24 dezembro 2018

Bordado para a venda



As coisas são o que são. Parece (e é) uma frase feita, comprada a preço de saldo ou nas promoções. Que as há, não haja dúvidas. Como em tudo nas compras, há quem compre melhor e quem compre pior, quem conhece os locais onde se compra melhor e sítios onde não se volta a pôr os pés. Para além dos barretes e dos monos, chegam a encontrar-se pechinchas. O segredo está nisso. E em saber ler, claro! Nem que seja os preços.

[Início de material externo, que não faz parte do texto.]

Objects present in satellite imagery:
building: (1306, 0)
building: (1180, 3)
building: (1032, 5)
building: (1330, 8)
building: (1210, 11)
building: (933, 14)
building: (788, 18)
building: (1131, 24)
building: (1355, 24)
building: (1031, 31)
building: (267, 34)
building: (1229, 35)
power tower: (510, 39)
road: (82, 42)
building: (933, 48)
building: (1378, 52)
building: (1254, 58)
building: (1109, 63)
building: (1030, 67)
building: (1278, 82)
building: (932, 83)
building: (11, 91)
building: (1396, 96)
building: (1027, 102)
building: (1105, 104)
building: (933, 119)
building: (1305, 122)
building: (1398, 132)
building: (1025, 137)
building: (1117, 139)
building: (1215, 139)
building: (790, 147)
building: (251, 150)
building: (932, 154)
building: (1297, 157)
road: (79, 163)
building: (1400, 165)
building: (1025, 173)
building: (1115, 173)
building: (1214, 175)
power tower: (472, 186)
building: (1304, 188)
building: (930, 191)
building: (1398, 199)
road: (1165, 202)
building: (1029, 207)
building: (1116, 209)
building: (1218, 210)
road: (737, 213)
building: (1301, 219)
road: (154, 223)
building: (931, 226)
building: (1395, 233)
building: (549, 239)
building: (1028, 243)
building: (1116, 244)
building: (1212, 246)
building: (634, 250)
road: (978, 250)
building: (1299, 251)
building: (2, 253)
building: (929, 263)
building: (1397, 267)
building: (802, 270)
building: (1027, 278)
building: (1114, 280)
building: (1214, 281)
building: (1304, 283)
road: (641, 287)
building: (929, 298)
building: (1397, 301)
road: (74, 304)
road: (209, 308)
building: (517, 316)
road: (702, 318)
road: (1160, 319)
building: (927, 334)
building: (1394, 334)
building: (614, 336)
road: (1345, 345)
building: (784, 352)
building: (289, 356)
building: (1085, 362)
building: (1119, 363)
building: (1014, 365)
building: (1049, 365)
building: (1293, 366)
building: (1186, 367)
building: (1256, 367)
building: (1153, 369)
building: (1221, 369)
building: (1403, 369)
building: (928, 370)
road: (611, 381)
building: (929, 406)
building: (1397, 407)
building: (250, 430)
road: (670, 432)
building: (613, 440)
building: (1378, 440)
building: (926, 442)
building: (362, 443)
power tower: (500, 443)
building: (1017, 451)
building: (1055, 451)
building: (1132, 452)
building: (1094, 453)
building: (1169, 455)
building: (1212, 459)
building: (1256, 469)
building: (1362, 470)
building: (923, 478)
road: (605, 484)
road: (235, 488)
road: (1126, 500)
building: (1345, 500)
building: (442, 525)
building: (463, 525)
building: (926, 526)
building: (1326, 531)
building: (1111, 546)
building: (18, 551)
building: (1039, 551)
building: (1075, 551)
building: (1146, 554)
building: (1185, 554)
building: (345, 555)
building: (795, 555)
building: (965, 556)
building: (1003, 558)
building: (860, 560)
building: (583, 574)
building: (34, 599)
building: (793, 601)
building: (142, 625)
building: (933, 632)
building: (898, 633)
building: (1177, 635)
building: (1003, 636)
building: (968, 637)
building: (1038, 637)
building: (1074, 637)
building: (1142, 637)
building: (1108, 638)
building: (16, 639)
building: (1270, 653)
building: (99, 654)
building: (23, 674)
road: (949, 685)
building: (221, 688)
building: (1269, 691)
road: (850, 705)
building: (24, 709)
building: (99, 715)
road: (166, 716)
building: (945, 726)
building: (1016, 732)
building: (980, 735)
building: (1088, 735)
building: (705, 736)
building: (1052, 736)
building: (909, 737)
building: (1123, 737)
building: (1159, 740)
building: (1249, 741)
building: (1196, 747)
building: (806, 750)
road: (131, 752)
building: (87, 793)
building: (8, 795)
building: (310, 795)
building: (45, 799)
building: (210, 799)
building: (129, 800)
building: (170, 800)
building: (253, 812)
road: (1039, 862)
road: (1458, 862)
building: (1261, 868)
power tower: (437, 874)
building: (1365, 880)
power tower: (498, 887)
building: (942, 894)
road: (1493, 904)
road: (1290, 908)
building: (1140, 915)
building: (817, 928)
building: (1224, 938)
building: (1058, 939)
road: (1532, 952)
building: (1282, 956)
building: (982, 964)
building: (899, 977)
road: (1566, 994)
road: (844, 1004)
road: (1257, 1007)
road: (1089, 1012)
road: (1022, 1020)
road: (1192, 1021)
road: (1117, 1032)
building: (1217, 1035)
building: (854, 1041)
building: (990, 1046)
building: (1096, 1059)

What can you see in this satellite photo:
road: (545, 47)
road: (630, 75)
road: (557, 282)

A princípio, a caneta não pega. Mas também podia ser um lápis, só que aqui o combustível é diferente do da caneta. Mas lá acabam por pegar, nem que seja de empurrão. O começo é sempre às tossidelas, já se sabe. Depois, à medida que aquece, a coisa começa a ser mais fácil. Não tendo feito medição, anda à volta das ‘X’ palavras por período. A descer é mais, mas em reta é o que está padronizado: sujeito, predicado, complemento, com mais ou menos caracteres. Às vezes, faltam os travões. Quando isso acontece, é mandar-se para o lado e enrolar. No cascalho.

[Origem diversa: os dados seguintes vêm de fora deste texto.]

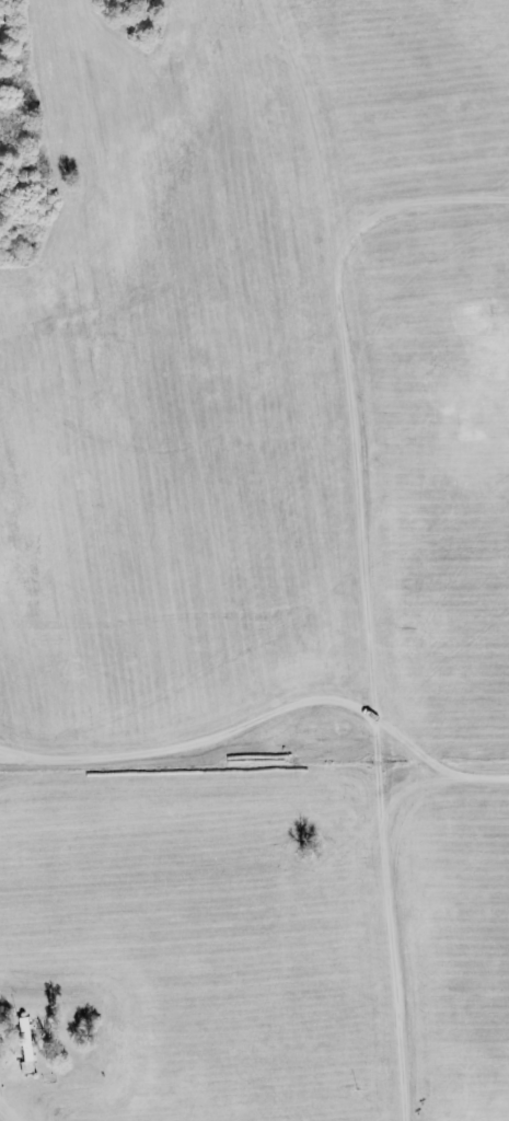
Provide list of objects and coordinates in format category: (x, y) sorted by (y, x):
building: (28, 1044)
road: (12, 1109)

Para quem tenha treinador, o início já se encontra estipulado: tanto de palavras, tanto de frases, parágrafos que bastem. No fim, alongamentos de desbaste. Depois, banho e secar. Ao sol, de preferência.
Não sabia o que lhe deu, mas pegou numa agulha e num dedal e começou a fazer uma cerzidura fininha, ponto por ponto. Não sabia nada de ponto de cruz ou de qualquer terminologia do bordado, da renda ou do tricot. Mesmo assim, continuava a enfiar a agulha e a linha pelos interstícios das frases e dos parágrafos. Animava-se com a perspectiva de fazer qualquer coisita que pudesse oferecer para a venda de Natal. Tinha-se comprometido e não queria faltar à promessa. Ainda sugerira fazer uns frascos de compota, mas simpaticamente disseram-lhe que era melhor não, pois já havia muitas. Foi então que a parte do bordado se colocou. Não querendo desiludir quem convidava, disse que sim.

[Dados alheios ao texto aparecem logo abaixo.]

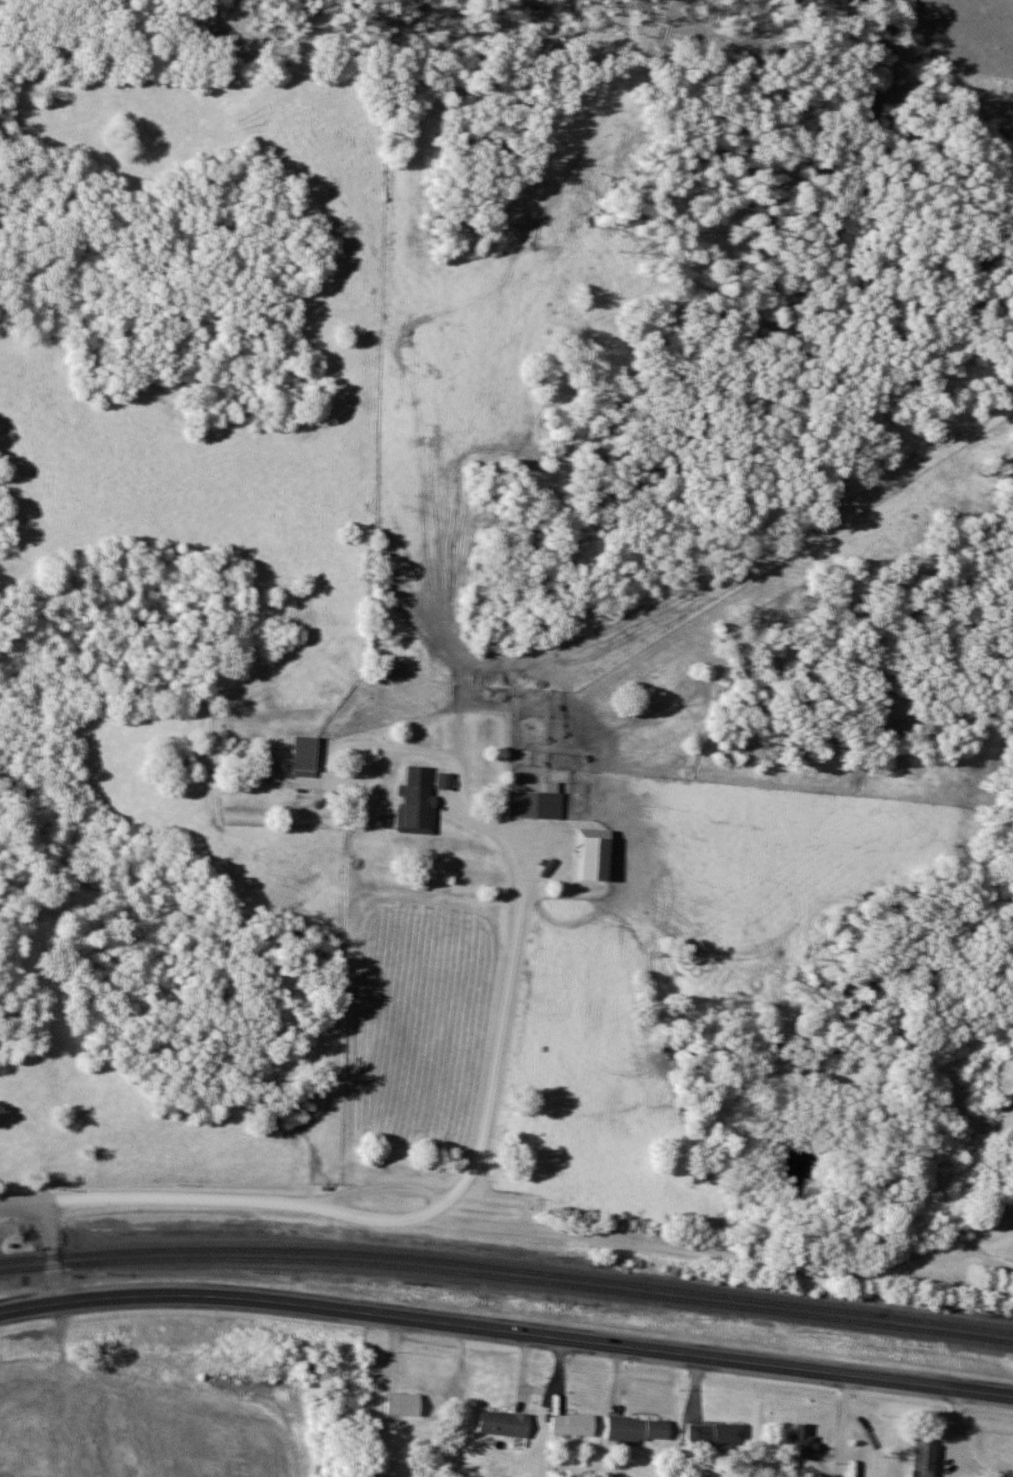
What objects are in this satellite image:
building: (306, 757)
building: (446, 781)
building: (419, 788)
building: (538, 803)
road: (500, 1039)
road: (511, 1230)
road: (53, 1255)
railway: (507, 1268)
railway: (507, 1278)
road: (506, 1332)
building: (404, 1404)
building: (501, 1423)
building: (573, 1424)
road: (832, 1425)
building: (639, 1429)
building: (718, 1434)
road: (853, 1435)
road: (947, 1438)
building: (803, 1443)
building: (927, 1456)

Quando lhe faltava o jeito ou o entusiasmo, olhava para o lado e socorria-se da velhinha que o instruía, com bonomia (outra frase feita), e lhe dizia, a sorrir, que as linhas estavam mais tortas do que direitas, mas que não desistisse, pois era para uma boa causa, para os necessitados do bairro, que da literatura só conheciam o cheiro, mas de longe. Ao contrário dos bordados, que sempre tinham uns desenhos e umas cores, tudo simples. Teria que continuar. Era a vida (outra frase feita, é claro).